Wondering why General Motors went bankrupt and needed a taxpayer bailout? Just consider the Chevrolet Cobalt. Introduced in 2004 as the vehicle that would finally make GM’s small cars competitive with those from Japan, the Cobalt’s mediocre performance translated into, at best, so-so sales.
Beneath its shiny surface, the product was even worse than the motoring public realized. For all the money and public-relations puffery GM poured into the Cobalt’s launch, the company apparently couldn’t be bothered with such details as a properly working ignition switch. Instead, it settled for parts that occasionally caused the car to shut off while in motion, disabling both the power steering and air bags. This failing has been linked to multiple accidents and 12 deaths. Despite ample warnings from inside the company and many consumer complaints, GM swept the problem under the rug, until now. Far too late, it has recalled 2.6 million vehicles that may contain the potentially deadly defect.

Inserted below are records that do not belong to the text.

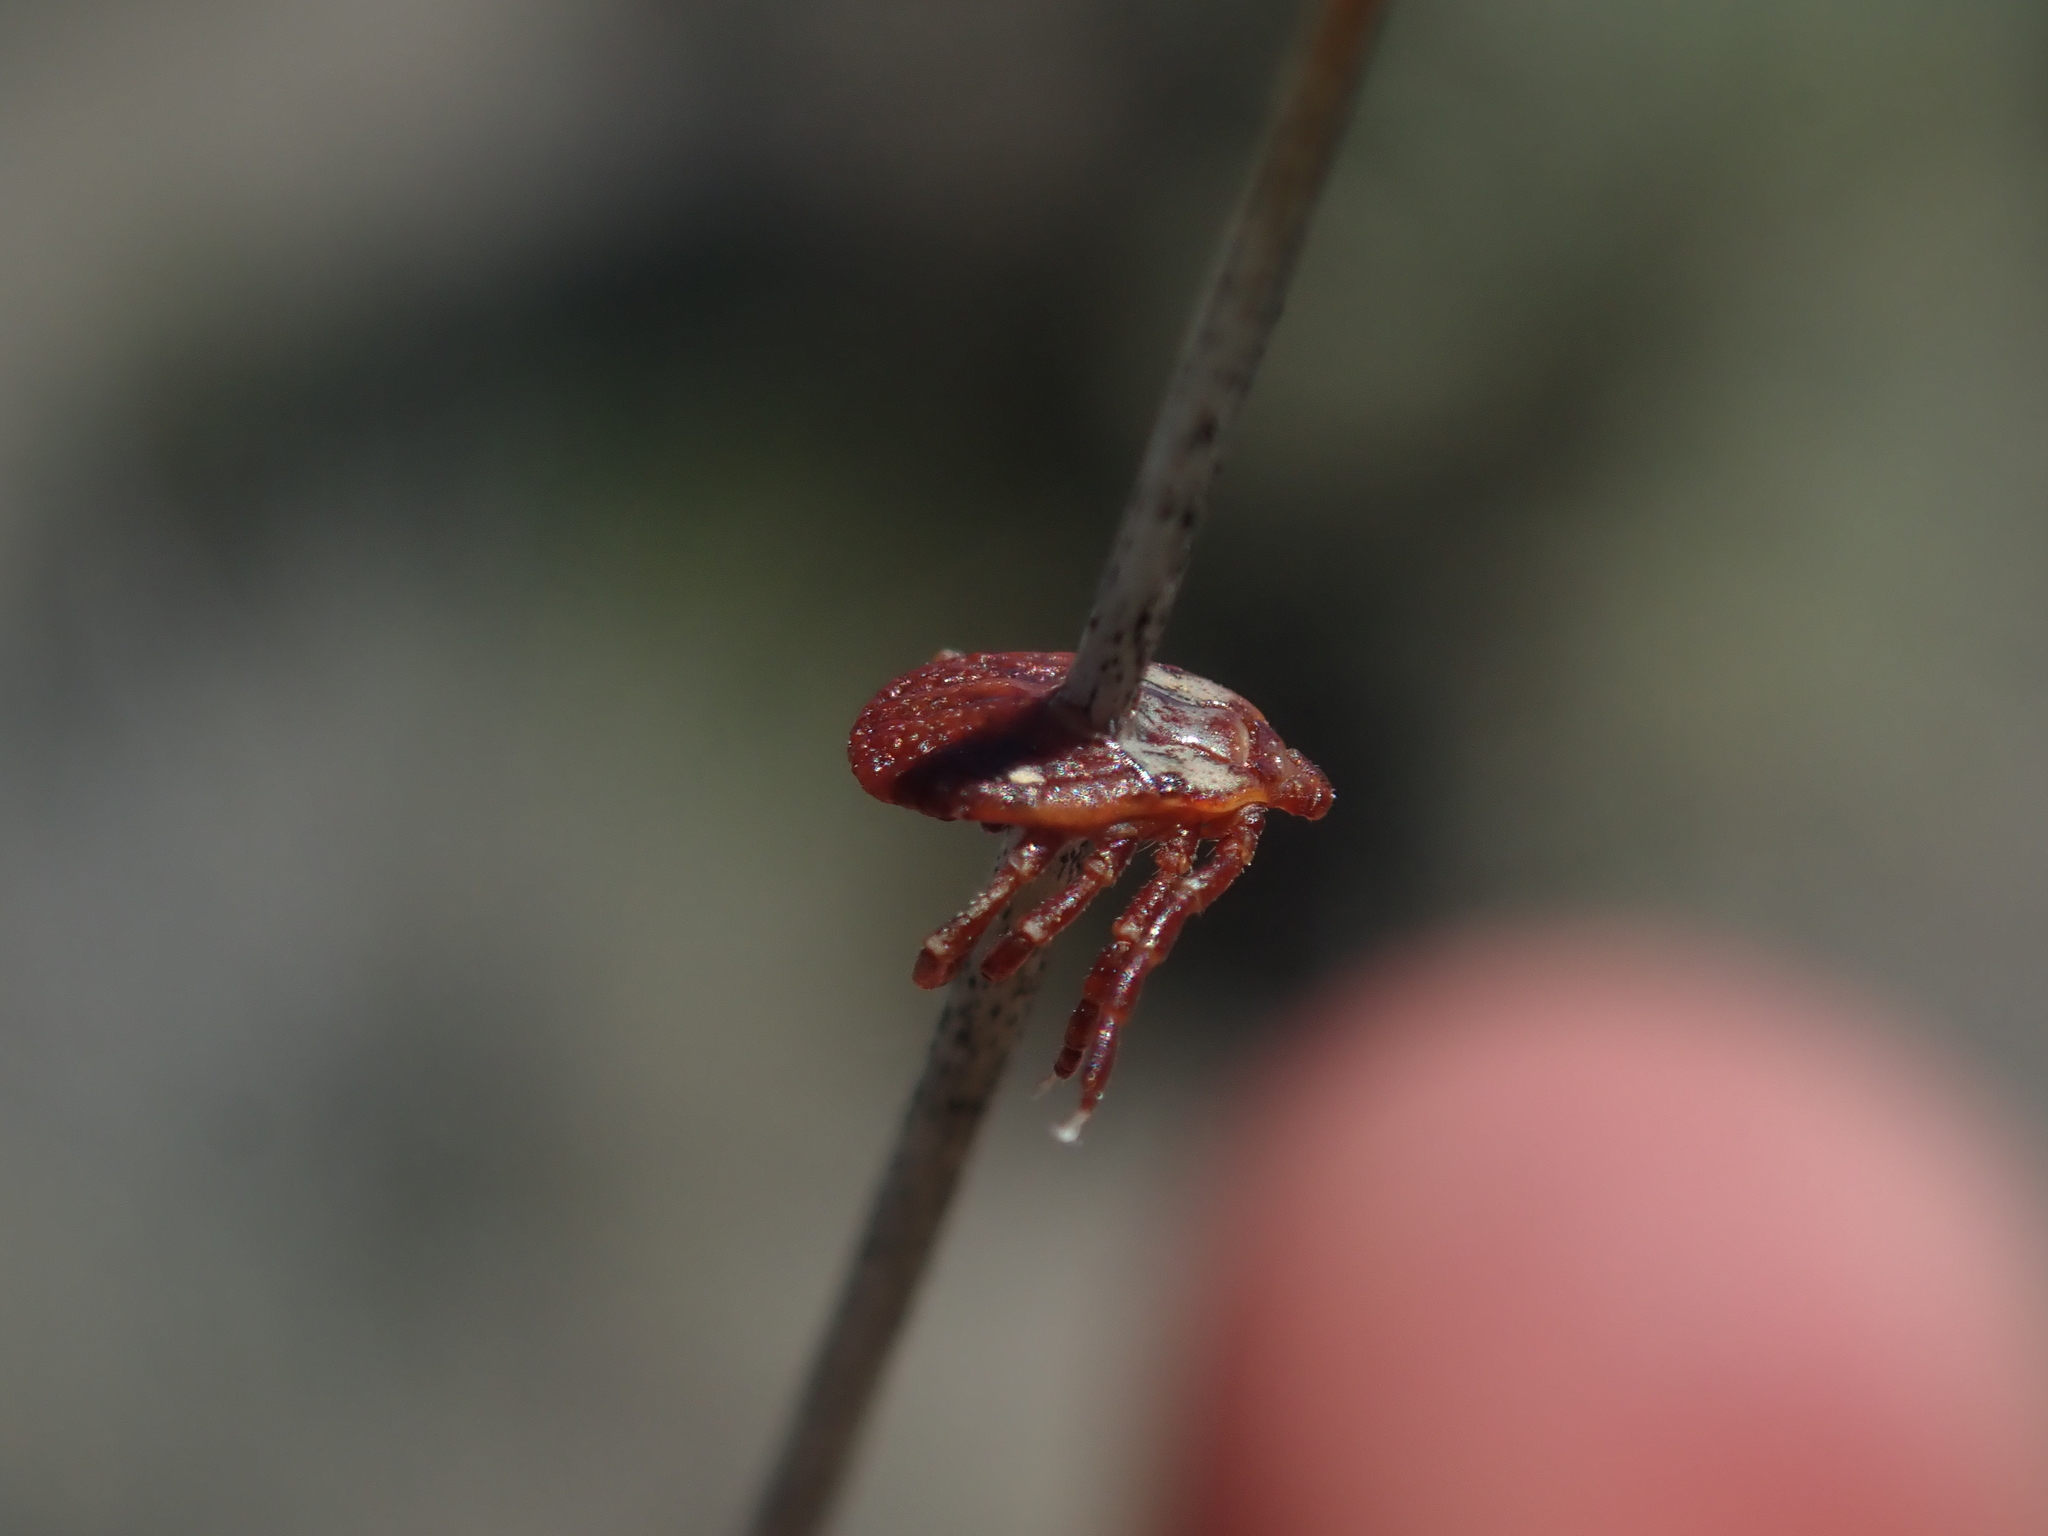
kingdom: Animalia
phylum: Arthropoda
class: Arachnida
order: Ixodida
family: Ixodidae
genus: Dermacentor
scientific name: Dermacentor variabilis
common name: American dog tick
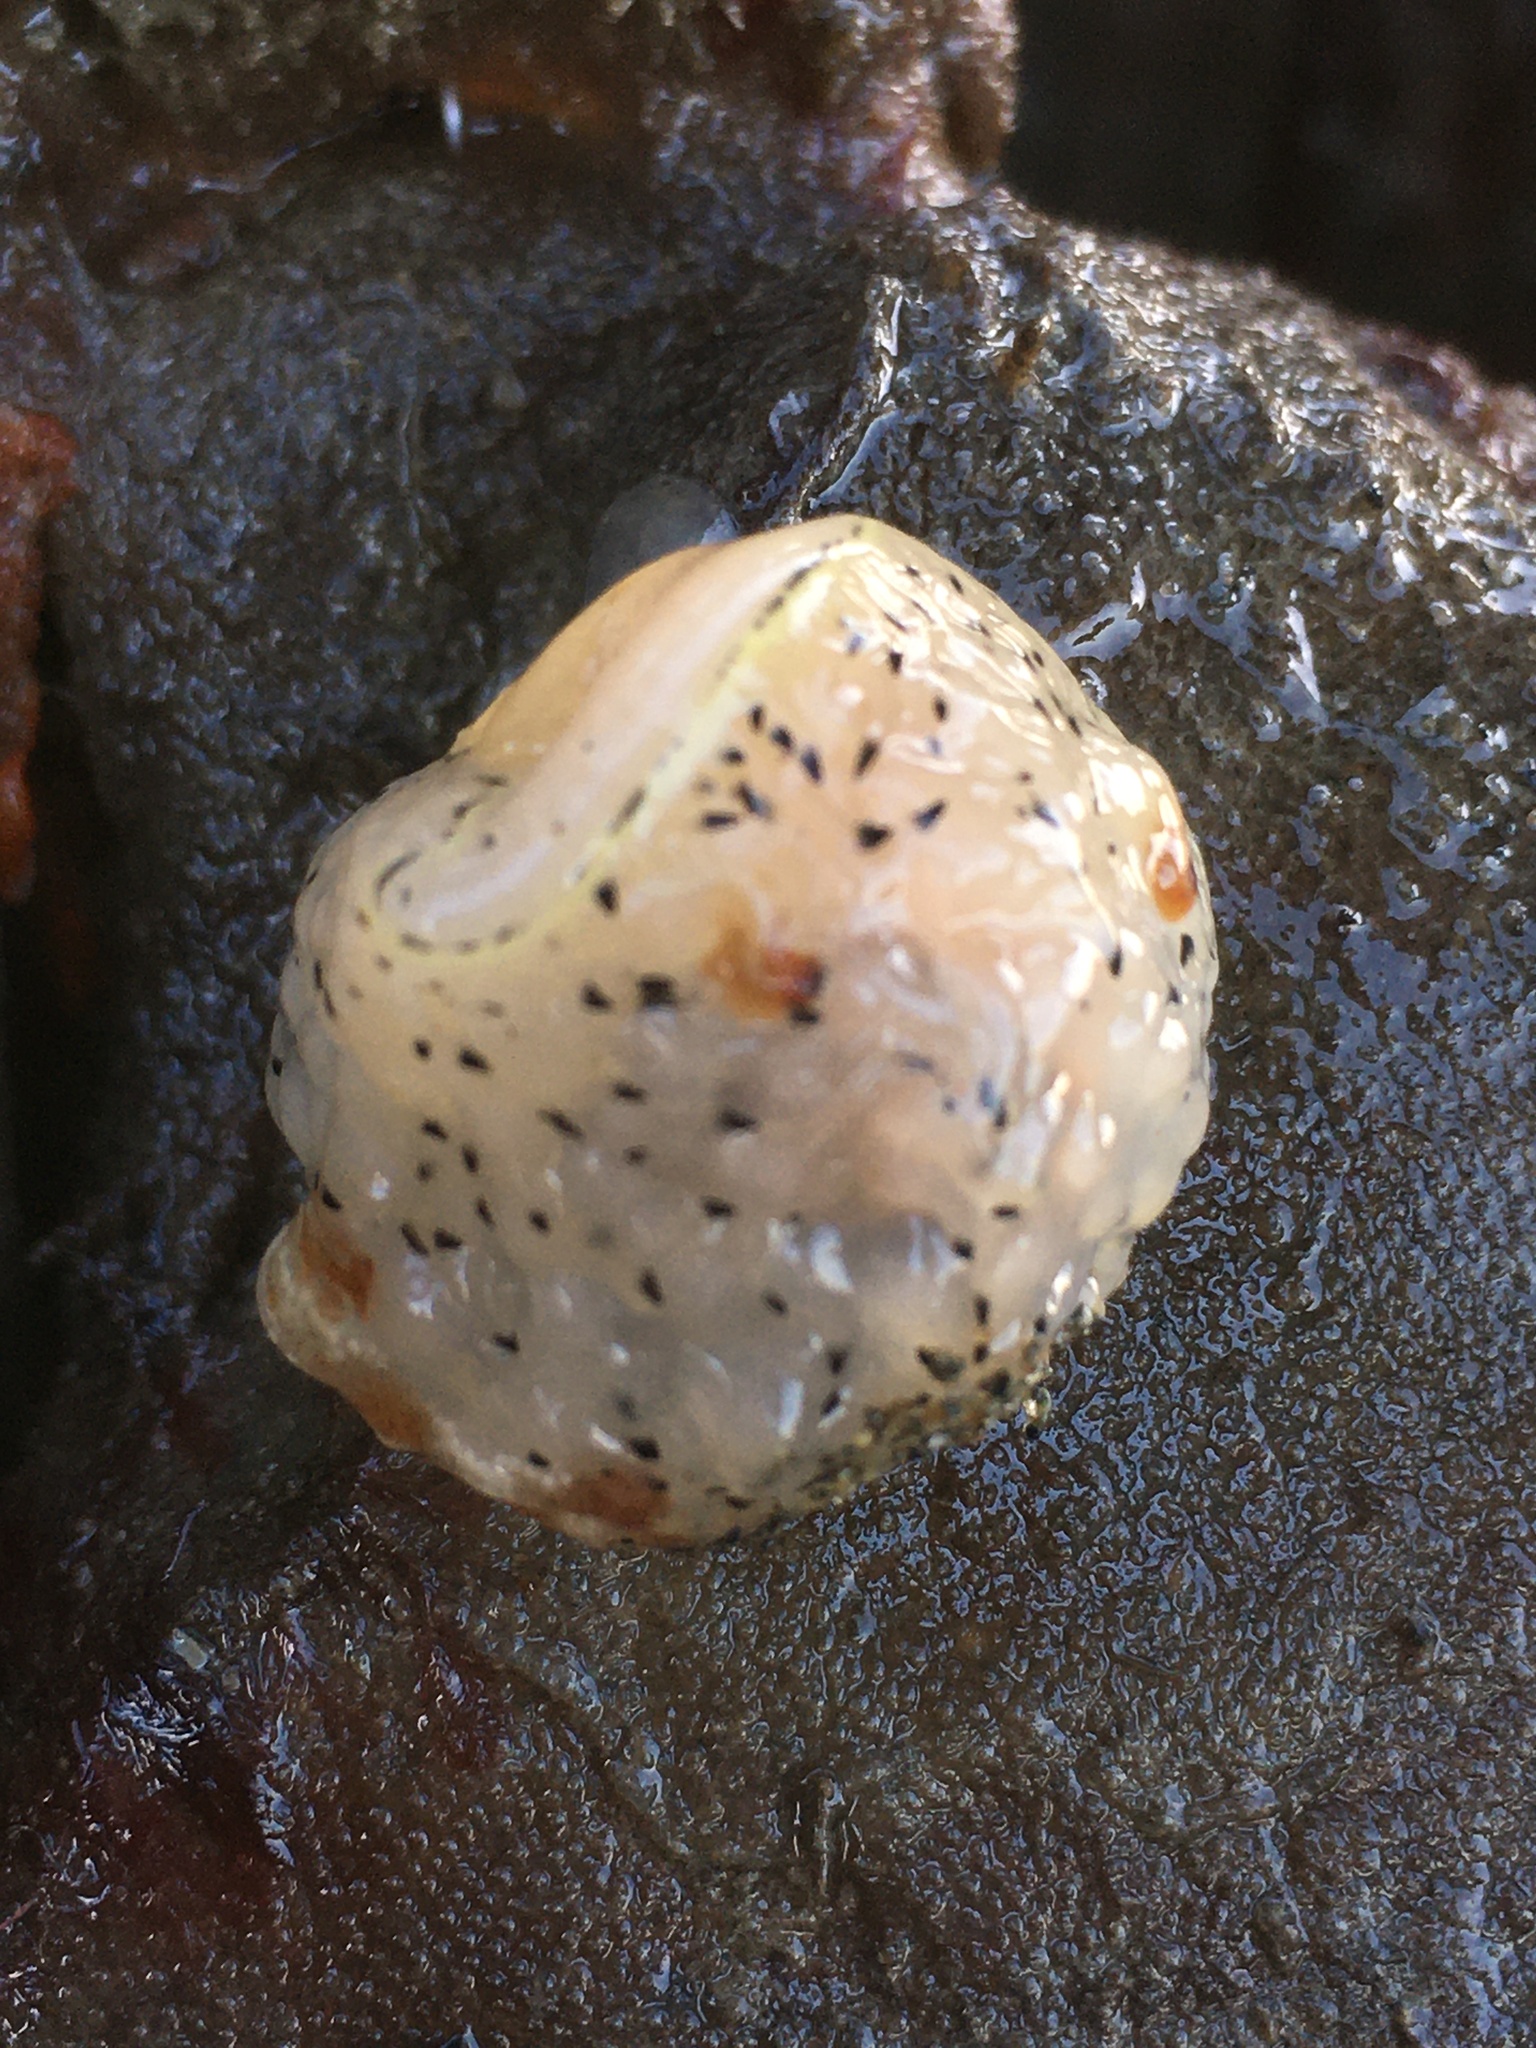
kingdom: Animalia
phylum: Mollusca
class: Gastropoda
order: Nudibranchia
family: Onchidorididae
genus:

For GM, still struggling to shake off the “Government Motors” stigma, the fiasco is a reminder that, despite much progress, its renaissance is incomplete. The public cannot be sure that taxpayer money bought a truly new GM unless and until new chief executive Mary Barra — herself a GM “lifer” — eradicates all vestiges of the buck-passing management culture that produced the Cobalt. Ms. Barra must use her testimony before Congress on Tuesday to demonstrate credibly that she is on top of the company’s quality problems, past and, more important, future. In that sense, GM’s fresh recall of certain Chevy Cruze models is a mixed blessing: The company is taking action, but the Cruze is GM’s small-car successor to the Cobalt.
There are lessons here for government as well. The National Highway Transportation Safety Administration received indications of a problem with the Cobalt in 2007 and again in 2010 but took no action. Congress needs to know why.